Plants of A. pictum showed high tolerance to Li stress because plant growth and pigment contents were not significantly affected by 75 mg kg−1 soil Li. For Li tolerant species Chloris gayana and Zea mays, their growth were reduced up to 25% at 65 and 70 mg kg−1 soil Li, respectively (Bingham, Bradford & Page, 1964). Among different plant tissues, A. pictum roots accumulated small amount of Li, however, stems and leaves accumulated large amount of Li (Fig. 4). When additional soil Li reached 200 mg kg−1, Li content in stems and leaves of A. pictum was more than 950 and 1,800 mg kg−1, respectively (Fig. 4). Reported Li-accumulators, such as Cirsium arvense and Solanum dulcamera could accumulate 1,000 mg kg−1 Li in leaves (Tölgyesi, 1983). Compared with these plants, the capacity of A. pictum plants to accumulate Li is even better. Even compared with A. venetum, a newly found Li-accumulator of the same genus (Jiang et al., 2014), the capacity of A. pictum plants to tolerate and accumulate Li is equal. BCF and TF are key indexes used to evaluate metal accumulation efficiency in plants. BCF of A. pictum were 1.16–1.96 for 50–400 mg kg−1 additional soil Li, and TF of A. pictum were 2.15–5.24 for 50–400 mg kg−1 additional soil Li, respectively, which were higher than 1.0 (the critical level for accumulator).

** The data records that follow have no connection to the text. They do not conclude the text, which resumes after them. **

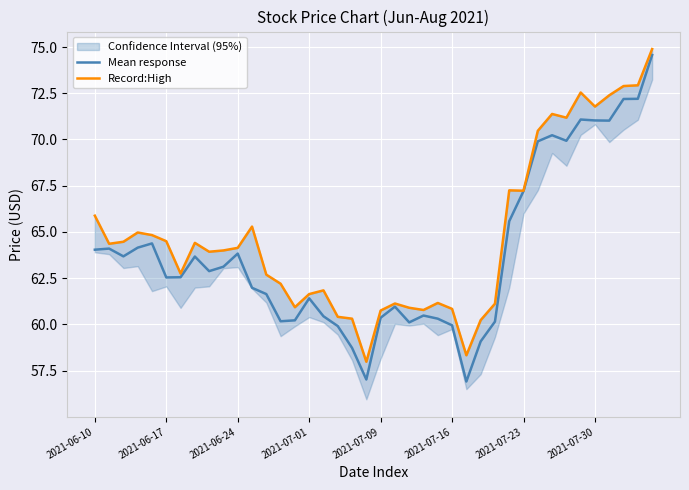

The Mean response series shows 62.5 at 2021-06-17. True or false?

True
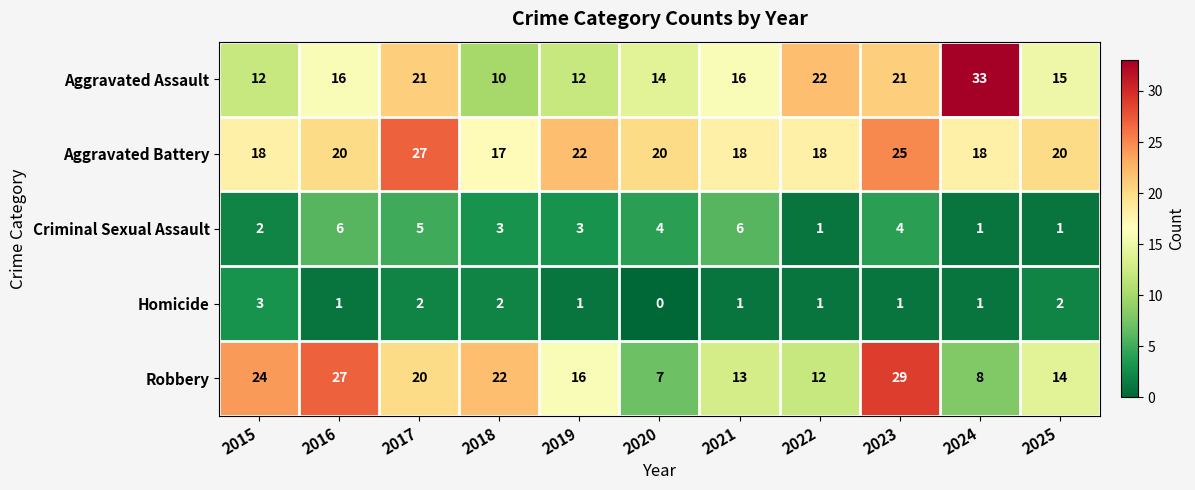

Rank the series by their maximum value, from lowest to highest.

Homicide, Criminal Sexual Assault, Aggravated Battery, Robbery, Aggravated Assault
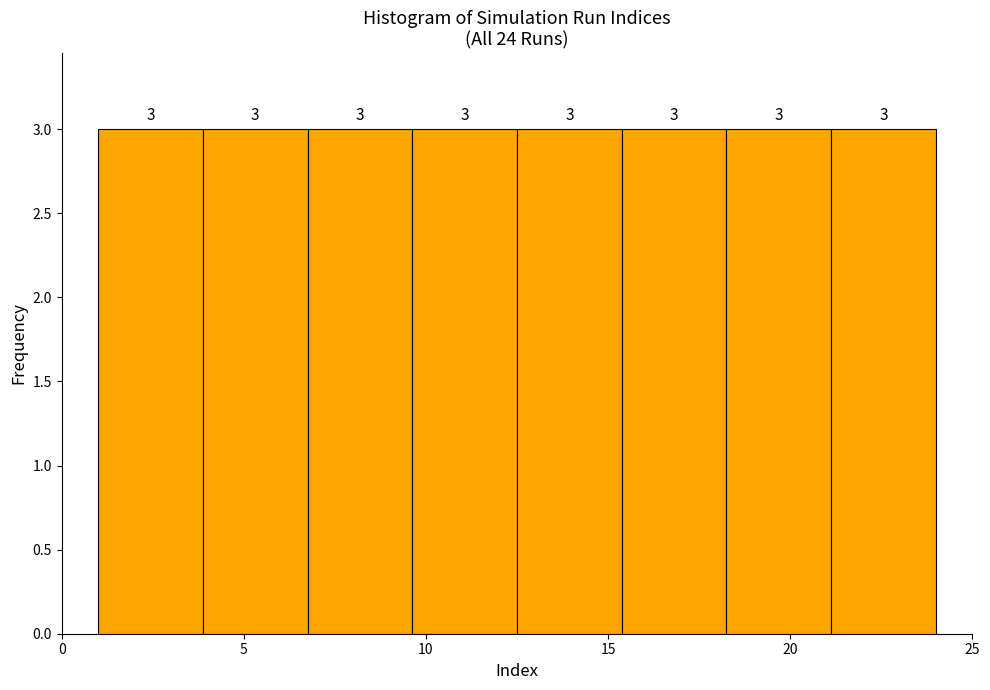

What is the height of the bar covering 18.5 to 21.0 on the x-axis? The bar edges are not printed on the chart, so give them approximately, as read against the axis.

3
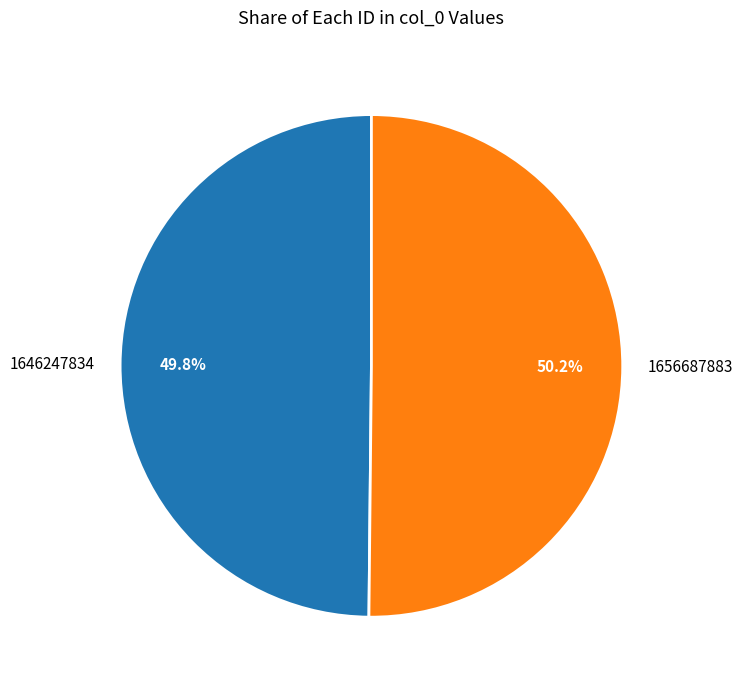

What is the ratio of the value at 1646247834 to the value at 1656687883?

1.0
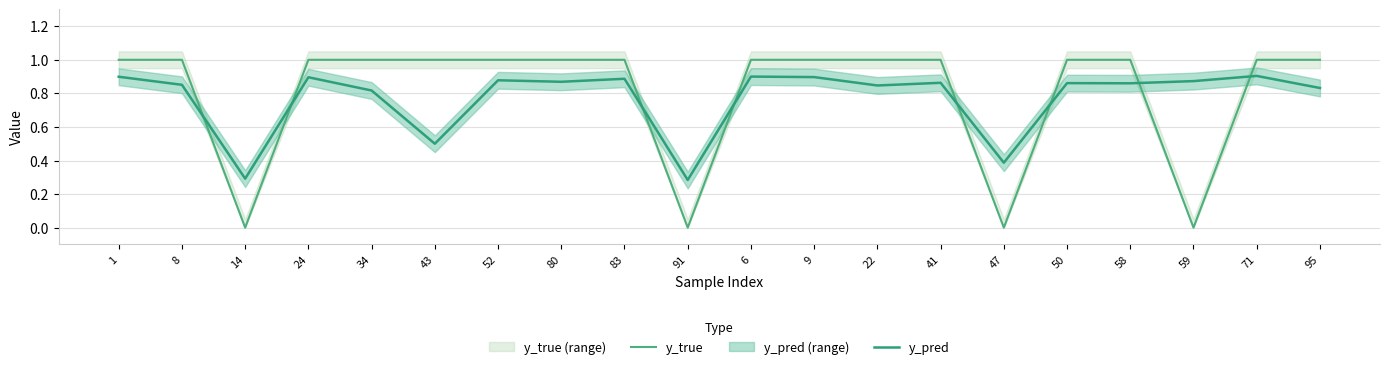

At 71, list the series in order from smallest to largest.

y_pred, y_true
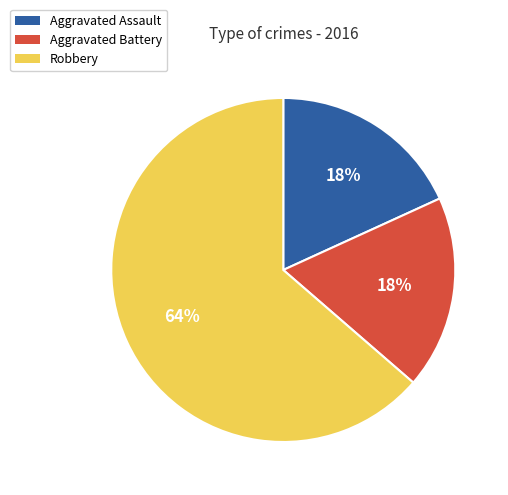

To the nearest percent, what percentage of the pie is Aggravated Battery?

18%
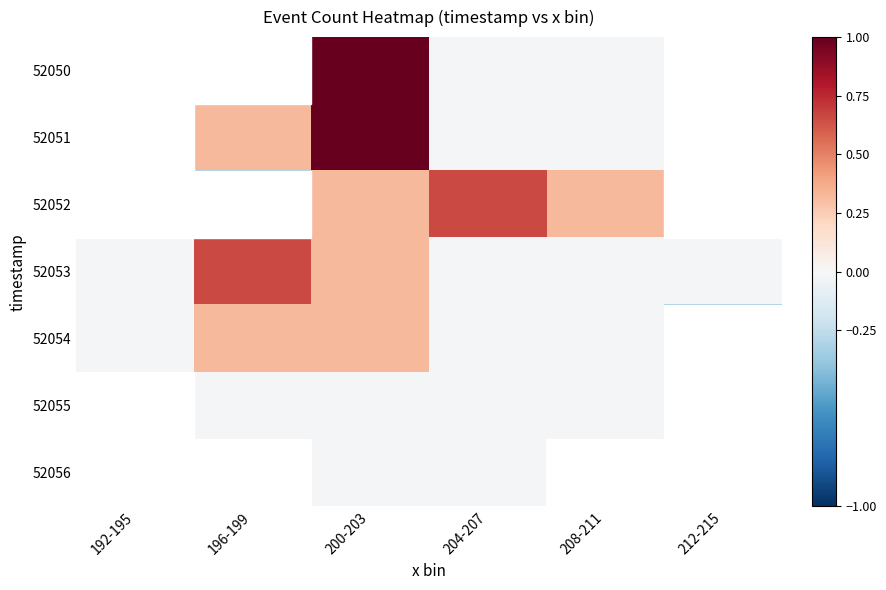

Which category has the lowest value across all series?

192-195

Current evidence shows that A. pictum seeds have high Li tolerance and A. pictum plants have high Li tolerance and accumulation. Growth and physiological results confirm that A. pictum is a tolerant species to Li. Contents of Li in roots, stems and leaves, BCF and TF indicate that this species has the basic traits of a Li-accumulator. High Li tolerance of A. pictum seeds and plants implies that sowing this species directly is possible in Li contaminated soil and may be useful for phytoremediation and revegetation of Li contaminated sites. However, it is not clear whether other environmental factors such as soil physicochemical properties have a positive or negative effect in determining Li resistance and absorbing. Future research on multiple factor experiments will help to answer this question.
Germination data of Apocynum pictum to different LiCl concentrations
Four replicates of 25 seeds germinated under 0 (distilled water), 25, 50, 100, 150, 200, 300 and 400 mmol L −1 LiCl. The number of germinated seeds was counted every day. Each data point indicates the number of germinated seeds.
Physiological parameters of Apocynum pictum to different LiCl concentrations during germination
Four replicates of 25 seeds germinated under 0 (distilled water), 100 and 300 mmol L −1 LiCl. The physiological parameters of germinated seeds was tested every two days. Each data point indicates the physiological index of germinated seeds.